UN climate summit

Feature story - 25 September, 2007
The good news: The biggest environmental gathering of government leaders in many years showed the world is finally waking up to the urgency of climate change. The bad news: Time is running out.

View of the front of the Grey Glacier where it 'calves' or falls into the glacial lake. The glaciers of Patagonia are some of the fastest retreating glaciers on Earth.

Yesterday, world leaders gathered in New York City for the largest United Nations meeting on climate change since the Rio Earth Summit in 1992.  Top officials from 150 countries (including 80 heads of state) plus big names like Al Gore and Arnold Schwarzenegger were in attendance - and so were we.

"The time for doubt has passed," as UN Secretary General Ban Ki-moon said in his opening address.  Ban sees the world's response to global warming as something that, "will define us, our era, and ultimately the global legacy we leave for future generations"

Gore told the world leaders, "We have to overcome the paralysis that has prevented us from acting".  Governor Schwarzenegger called for, "action, action, action".

One by one, heads of state stood up and essentially echoed their sentiments.  Our own Lo Sze Ping, from Greenpeace China, told the attendees that the world's worst per capita emitting countries need to stop using developing countries as an excuse not to act.

Lo went on to call for an energy revolution with massive uptake in energy saving and renewable energy technology world wide, and real action by world leaders rather than more talk.

"At the climate negotiations in December, you must therefore agree to nothing short of a Bali Mandate," he said. "Not a road map to nowhere, not a wish list."

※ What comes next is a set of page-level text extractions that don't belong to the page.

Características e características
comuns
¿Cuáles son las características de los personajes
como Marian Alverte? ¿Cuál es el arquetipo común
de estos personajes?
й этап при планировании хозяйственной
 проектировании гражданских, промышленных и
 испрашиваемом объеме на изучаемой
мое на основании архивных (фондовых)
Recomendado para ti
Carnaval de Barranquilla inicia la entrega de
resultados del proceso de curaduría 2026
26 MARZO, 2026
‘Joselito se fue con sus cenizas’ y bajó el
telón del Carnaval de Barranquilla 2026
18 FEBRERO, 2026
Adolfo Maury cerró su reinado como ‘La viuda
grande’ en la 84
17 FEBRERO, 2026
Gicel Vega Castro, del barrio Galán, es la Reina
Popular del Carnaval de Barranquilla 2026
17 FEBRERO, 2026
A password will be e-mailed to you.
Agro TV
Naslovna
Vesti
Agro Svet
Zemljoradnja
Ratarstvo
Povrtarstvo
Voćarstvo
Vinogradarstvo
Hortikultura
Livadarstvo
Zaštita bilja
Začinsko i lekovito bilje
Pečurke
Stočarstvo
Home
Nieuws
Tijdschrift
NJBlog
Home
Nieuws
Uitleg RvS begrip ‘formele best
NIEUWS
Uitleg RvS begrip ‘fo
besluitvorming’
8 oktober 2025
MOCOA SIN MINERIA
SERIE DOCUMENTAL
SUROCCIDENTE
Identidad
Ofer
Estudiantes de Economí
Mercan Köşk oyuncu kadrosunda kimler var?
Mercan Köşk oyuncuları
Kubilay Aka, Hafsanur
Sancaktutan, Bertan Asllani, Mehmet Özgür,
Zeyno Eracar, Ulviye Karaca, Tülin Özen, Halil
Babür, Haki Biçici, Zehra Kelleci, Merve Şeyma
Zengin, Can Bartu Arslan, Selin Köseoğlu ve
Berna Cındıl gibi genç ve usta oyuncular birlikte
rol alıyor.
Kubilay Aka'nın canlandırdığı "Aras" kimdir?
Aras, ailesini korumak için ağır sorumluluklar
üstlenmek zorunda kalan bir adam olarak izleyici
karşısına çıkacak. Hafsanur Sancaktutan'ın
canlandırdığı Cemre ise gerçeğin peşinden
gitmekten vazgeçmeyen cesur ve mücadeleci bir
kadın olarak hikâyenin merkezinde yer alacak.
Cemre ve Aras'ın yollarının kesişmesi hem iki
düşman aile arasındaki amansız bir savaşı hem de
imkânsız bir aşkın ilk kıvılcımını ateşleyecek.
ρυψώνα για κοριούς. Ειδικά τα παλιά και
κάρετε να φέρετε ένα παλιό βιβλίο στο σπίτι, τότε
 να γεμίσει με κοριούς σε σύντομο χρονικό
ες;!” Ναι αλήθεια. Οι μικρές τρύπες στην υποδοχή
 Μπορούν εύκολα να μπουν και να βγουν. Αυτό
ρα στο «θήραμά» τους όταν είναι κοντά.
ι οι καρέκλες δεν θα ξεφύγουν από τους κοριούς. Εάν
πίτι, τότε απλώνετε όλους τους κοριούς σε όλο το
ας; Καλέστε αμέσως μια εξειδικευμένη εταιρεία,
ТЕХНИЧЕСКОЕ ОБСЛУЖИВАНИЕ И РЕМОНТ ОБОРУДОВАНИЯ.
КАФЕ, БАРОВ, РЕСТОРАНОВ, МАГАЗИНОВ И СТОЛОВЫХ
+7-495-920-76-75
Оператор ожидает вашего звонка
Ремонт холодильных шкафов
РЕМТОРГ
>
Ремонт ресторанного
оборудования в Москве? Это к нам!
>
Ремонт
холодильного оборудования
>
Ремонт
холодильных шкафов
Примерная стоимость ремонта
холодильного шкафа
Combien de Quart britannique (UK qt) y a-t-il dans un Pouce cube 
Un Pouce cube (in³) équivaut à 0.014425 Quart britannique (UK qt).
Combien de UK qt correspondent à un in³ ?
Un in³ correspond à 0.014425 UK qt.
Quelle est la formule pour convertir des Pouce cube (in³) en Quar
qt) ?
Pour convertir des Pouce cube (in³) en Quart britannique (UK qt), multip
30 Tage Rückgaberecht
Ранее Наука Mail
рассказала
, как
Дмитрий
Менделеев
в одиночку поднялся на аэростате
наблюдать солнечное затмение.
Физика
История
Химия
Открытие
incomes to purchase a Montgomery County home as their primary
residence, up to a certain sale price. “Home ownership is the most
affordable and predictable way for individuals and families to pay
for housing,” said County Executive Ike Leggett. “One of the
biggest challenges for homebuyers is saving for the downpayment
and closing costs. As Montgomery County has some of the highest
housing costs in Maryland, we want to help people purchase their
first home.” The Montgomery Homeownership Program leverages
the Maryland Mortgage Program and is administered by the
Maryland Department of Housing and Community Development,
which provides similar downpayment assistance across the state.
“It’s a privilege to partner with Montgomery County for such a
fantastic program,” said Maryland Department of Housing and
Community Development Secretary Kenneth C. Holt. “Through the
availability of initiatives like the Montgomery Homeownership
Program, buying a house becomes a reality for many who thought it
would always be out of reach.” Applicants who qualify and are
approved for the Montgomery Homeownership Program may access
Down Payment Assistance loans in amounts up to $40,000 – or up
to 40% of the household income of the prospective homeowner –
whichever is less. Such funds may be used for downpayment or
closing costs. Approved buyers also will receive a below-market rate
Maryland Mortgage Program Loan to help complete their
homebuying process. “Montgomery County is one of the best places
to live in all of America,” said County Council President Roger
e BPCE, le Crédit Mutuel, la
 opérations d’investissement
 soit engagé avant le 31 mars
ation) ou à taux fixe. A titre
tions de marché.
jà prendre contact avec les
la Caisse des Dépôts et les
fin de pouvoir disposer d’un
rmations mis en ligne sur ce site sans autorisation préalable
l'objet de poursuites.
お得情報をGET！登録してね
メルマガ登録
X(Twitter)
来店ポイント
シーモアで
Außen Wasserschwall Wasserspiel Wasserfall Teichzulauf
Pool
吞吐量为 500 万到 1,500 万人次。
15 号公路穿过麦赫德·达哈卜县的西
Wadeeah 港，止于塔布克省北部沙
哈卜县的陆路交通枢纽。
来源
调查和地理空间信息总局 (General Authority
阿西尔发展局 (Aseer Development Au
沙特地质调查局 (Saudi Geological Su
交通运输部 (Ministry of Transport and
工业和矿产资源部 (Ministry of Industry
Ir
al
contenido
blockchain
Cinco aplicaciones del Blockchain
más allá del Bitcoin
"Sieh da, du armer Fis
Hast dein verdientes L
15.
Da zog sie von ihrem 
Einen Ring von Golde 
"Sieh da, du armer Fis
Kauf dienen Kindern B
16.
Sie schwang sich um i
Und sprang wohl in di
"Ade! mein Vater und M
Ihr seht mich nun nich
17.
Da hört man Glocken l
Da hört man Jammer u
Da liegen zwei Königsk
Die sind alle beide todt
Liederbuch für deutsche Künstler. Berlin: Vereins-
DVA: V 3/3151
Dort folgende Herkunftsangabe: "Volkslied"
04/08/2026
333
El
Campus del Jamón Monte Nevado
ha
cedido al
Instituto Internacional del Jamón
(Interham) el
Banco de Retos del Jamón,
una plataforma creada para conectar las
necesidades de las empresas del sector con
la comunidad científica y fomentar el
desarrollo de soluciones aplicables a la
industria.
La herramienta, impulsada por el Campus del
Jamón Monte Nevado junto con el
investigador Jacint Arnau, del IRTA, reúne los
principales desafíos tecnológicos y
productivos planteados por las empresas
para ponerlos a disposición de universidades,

[ Watch the webcast | Read his speach ]

Bali Mandate

The next meeting on climate change negotiations under the Kyoto Protocol will take place on the island of Bali in December. Greenpeace is pushing for world leaders to strengthen the Kyoto Protocol at these meetings. Industrialized countries must begin the process of negotiating emissions reductions of 30 percent by 2020, and at least 80 percent by 2050 in order to prevent climate chaos.  This is what the best and latest science tells us is needed now to prevent the worst impacts of climate change.

The meetings in Bali must advance a negotiating agenda, a Bali Mandate, to combat climate change on all fronts, including adaptation, mitigation, clean technologies, deforestation and resource mobilization. All countries must do what they can to reach agreement by 2009, and to have it in force at the end of the current Kyoto Protocol commitment period at the end of 2012.


US remains isolated

US President George W. Bush was not among the heads of state at the high level UN climate change meeting.  He only showed up late at the end of the day to dine with a select group.  

Instead, Bush has scheduled his own meeting for this Thursday and Friday in Washington, DC, limited to the countries with the largest global warming emissions.  Bush's meeting, imaginatively dubbed the "Major Emitters Meeting", is widely seen as part of his strategy to avoid legally binding caps on greenhouse gas emissions.  Instead, Bush is pushing for voluntary, "aspirational" targets with no weight behind them. Bush is just pretending to care. The world must not be fooled.

At our meeting with Ban, last Wednesday, Greenpeace USA executive director, John Passacantando, reassured the UN Secretary General that people in the US are ready to tackle climate change, and dismissed the Big Emitters Meeting as a diversion tactic from a president no one is listening to anymore.